On May 15, 2018, an article was added to the construction amnesty law introduced in the 1980s that said that over 50 percent of buildings in Turkey were not up to code. Therefore, the government would, until the end of that year, accept amnesty payments from builders totaling 3 percent of a property’s value for residences and 5 percent for commercial buildings. This led to a surge in the official registration of illegal structures.

The main opposition also supported the program — it was immensely popular. However, politicians from smaller opposition parties, seismologists, and building engineers warned of the program’s dangers.

“There has never been such a disgraceful zoning amnesty,” opposition Peoples’ Democratic Party (HDP) member Garo Paylan said in a speech in 2018, calling the law a “plague.” He said the law would affect fifty million people in thirteen million buildings. For every shoddily built ten-story building that collapsed in an earthquake, he said, at least one hundred people would be trapped beneath it. “Who will bear the responsibility for this?” he asked.

After the implementation of this law, President Erdoğan visited Kahramanmaraş and boasted about giving homes to hundreds of thousands of citizens. According to the now opposition-led Istanbul municipality, 294,166 amnesty certificates were issued in 2018 to buildings in the ten provinces affected by the earthquake.
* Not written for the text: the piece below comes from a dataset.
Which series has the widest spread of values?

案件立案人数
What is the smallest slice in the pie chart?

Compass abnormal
‘Our citizens were living in a time bomb,’ said Istanbul Metropolitan Municipality deputy secretary general Buğra Gökçe.

“Our citizens were living in a time bomb,” said Istanbul Metropolitan Municipality (IMM) deputy secretary general Buğra Gökçe. Fifty-nine thousand building registration certificates were issued in Adana, fifty-six thousand in Hatay, forty-thousand in Gaziantep, and thirty-nine thousand in Kahramanmaraş, he said.
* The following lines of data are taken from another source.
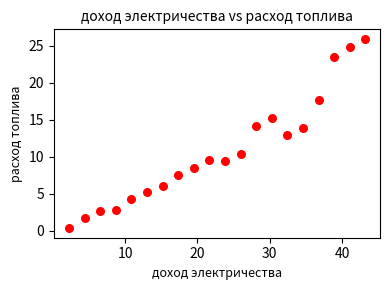

What is the range of X values (max minus min)?

41.0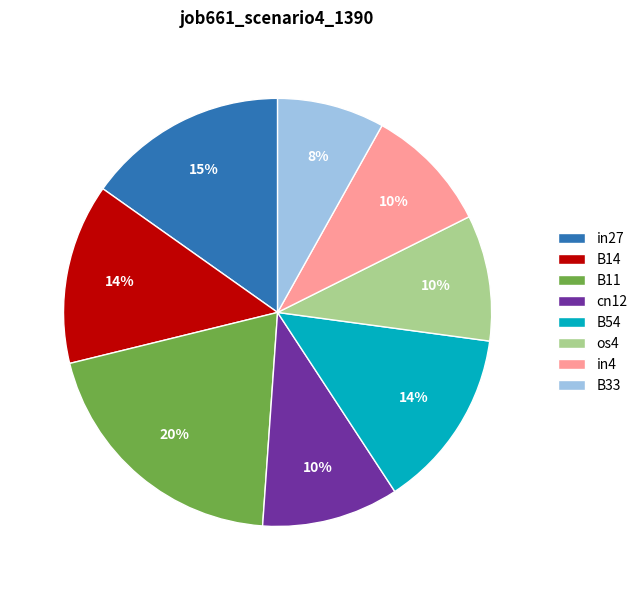

Which slice is the smallest?

B33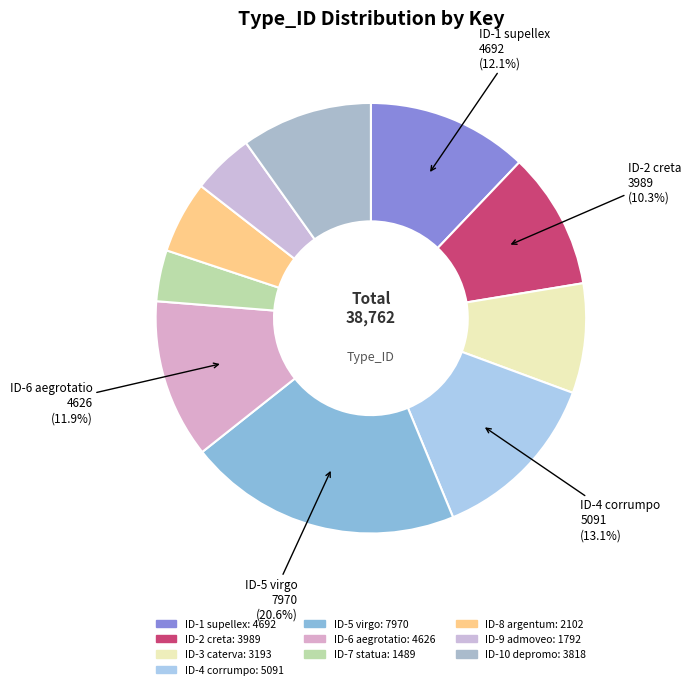

Which has a higher value, ID-6 aegrotatio or ID-2 creta?

ID-6 aegrotatio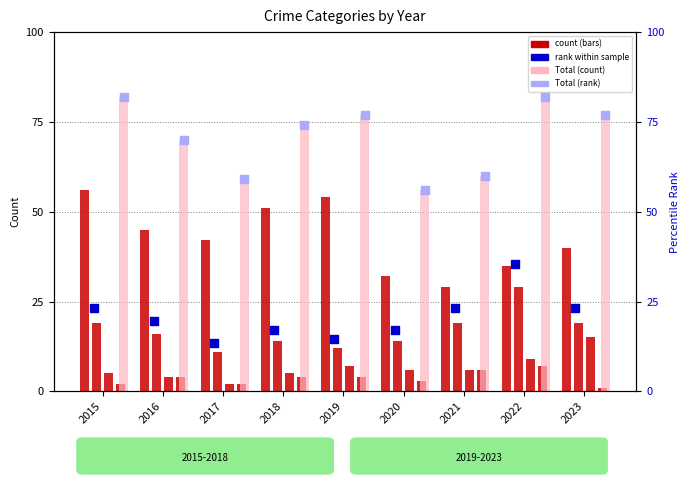

At which category is the sum across all series the highest?

2015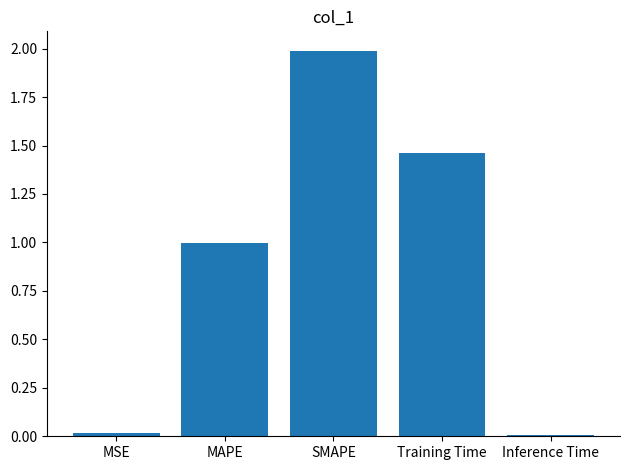

What value does the data have at SMAPE?

2.0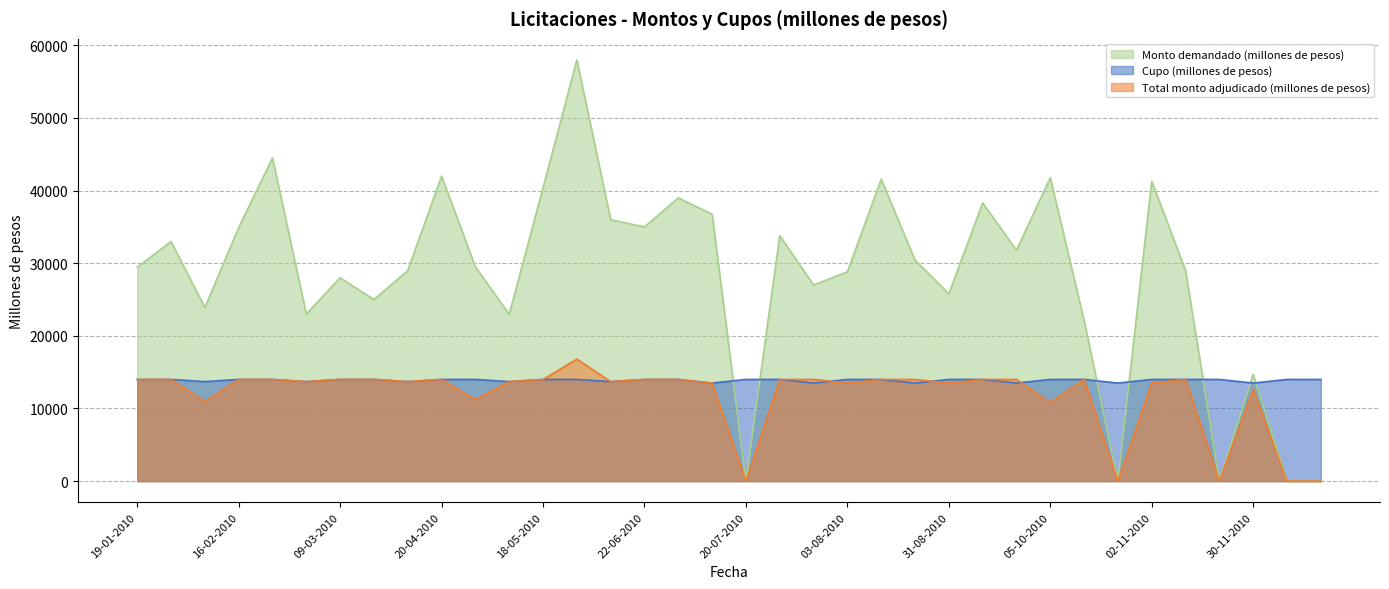

What is the sum of the Cupo (millones de pesos) values at 03-08-2010 and 17-08-2010?

28000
Now, many of those illegal buildings have been transformed into mass graves.

The Wailing Falls Quiet

Down the road from Mehmet Ali’s daughter’s apartment, another building had collapsed. Volunteers, miners, and rescue workers climbed and milled over it. It looked like an anthill, the volunteer workers desperately trying to reach its core. The air stank of death.

Down every street, down every corner, there was a new tragedy at a scale almost impossible to comprehend. This building had been seven stories tall, one taller than the height allowed by the earthquake codes, and a few years prior a new market had been built on the ground floor. To make room for the food, contractors had gotten rid of columns and support beams. According to bystanders and people rescued from under the rubble, the entire building had collapsed in the first few seconds of the earthquake, almost instantaneously.

The building, according to family members there, had been built in 1998 by a company called Tekin Insaat, before the new earthquake regulation standards. It had been granted legal status by construction amnesty. The company built several more buildings in the neighborhood over the past two decades, including an almost-new building next to the complex now reduced to a pile of rubble. Signs on its side advertised new, modern, luxury apartments. Cracks ran through the walls of the building, just a few years old, while entire sections of its facade had fallen onto the street. A “Tekin Insaat” sign proudly emblazoned the top of the building, while the contents of a home hung, like wounded flesh, out of its side.

People wailed; the air smelled of rotting flesh and buzzed with the commotion of volunteers trying to dig into the rubble. But, a week after the earthquake, no more sound came from inside the ruins of the building. Everyone there had died, crushed under too-weak walls made legal by a stroke of the president’s pen.